Enforcement officers, whose usual job is to check that people on public transport have valid tickets, will continue with their additional duty of checking that people are complying with the rules about mask wearing.

"We know from the government's own advisers and from the World Health Organization, that wearing a face covering indoors does reduce transmissions," Khan told the BBC.

"It leads to greater public safety and greater public confidence as well.

"As long as the virus is still with us, and as long as we're still concerned about the virus being transmitted, we will make it compulsory."

According to TfL's own figures, during the past year almost 212,000 people were stopped and asked to wear a face mask before being allowed on a service. Nearly 14,000 people were refused permission to board and 3,200 were ejected. In addition, since mask wearing rules came into force last summer, 4,300 fixed penalty notices have been handed out.

The Daily Telegraph reports that the rules have been stuck to by most passengers, but that trade unions representing frontline transport staff are concerned about the potential for confrontations involving some passengers over mask wearing, following the change of government rules.

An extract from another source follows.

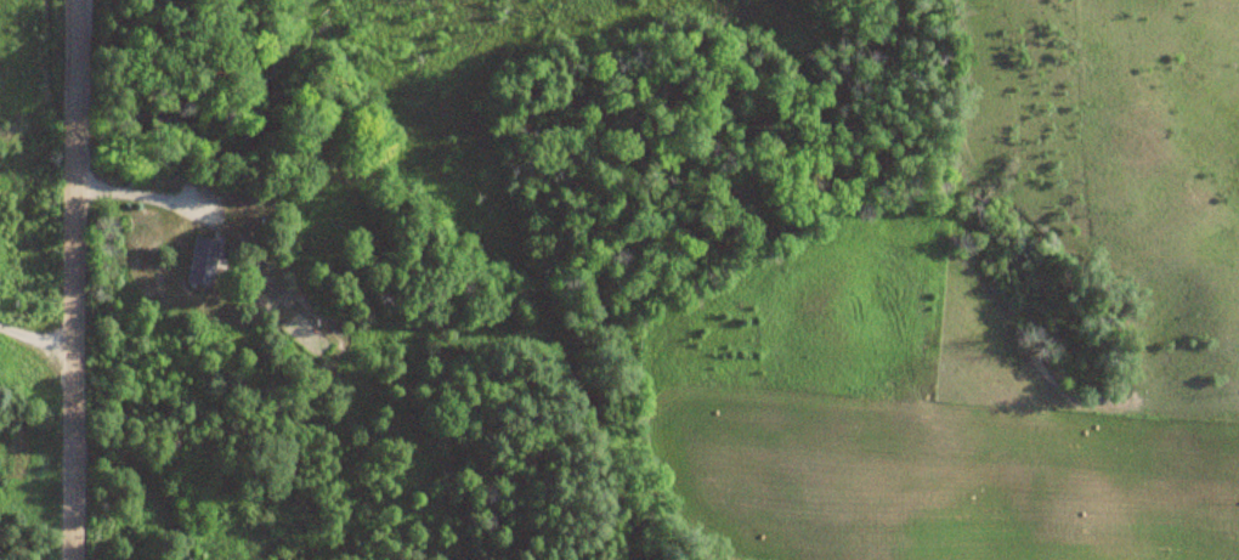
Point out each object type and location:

The leader of the RMT union, which represents railway workers, warned that what he called a "botched and confused" approach to the wearing of face coverings was exposing his staff to the threat of violence.

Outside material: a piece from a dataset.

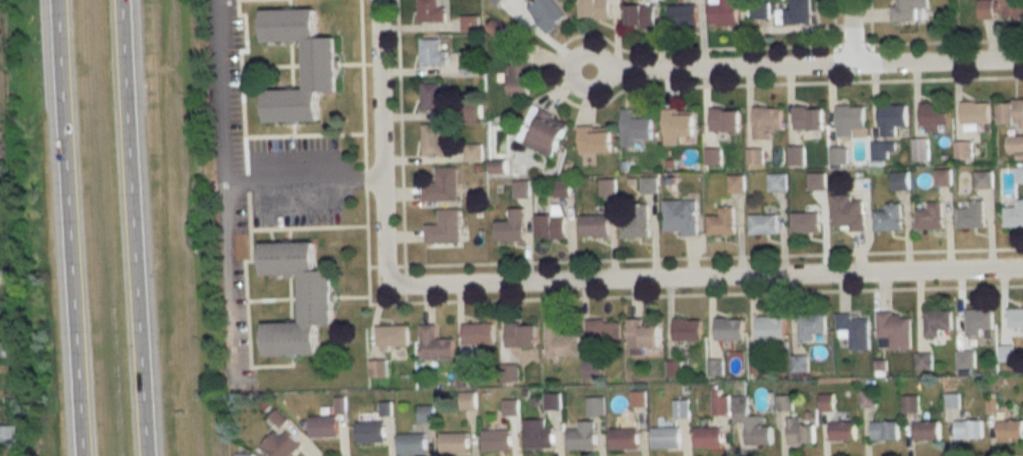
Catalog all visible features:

"Whilst we welcome the approach from the London mayor this morning, which is consistent with the policies currently adopted in Scotland, Wales and on Eurostar," union general secretary Mick Lynch told ITV News, "we now have the ludicrous position where a passenger traveling through London will have different rules on the tube and the mainline services."

Usage of the London Underground network is currently around 40-45 percent of pre-pandemic levels, while on the bus network, passenger numbers are around 60-65 percent.

With London's hugely lucrative international tourism market still so quiet, the mayor's office hopes that this summer the tourist trade will come from locals, which will mean the transport network could become busier than it has been for a while, just around the time that lockdown measures ease, with the school holidays beginning soon after.

Andy Burnham, mayor of Greater Manchester, said he would not rule out making masks compulsory on public transport in his region, but had not yet made a final decision to avoid adding to public confusion.

Scotland is subject to different rules from England, but First Minister Nicola Sturgeon has indicated that even after the target date of Aug 9 for relaxing all rules, "we will continue to require some baseline measures such as face coverings".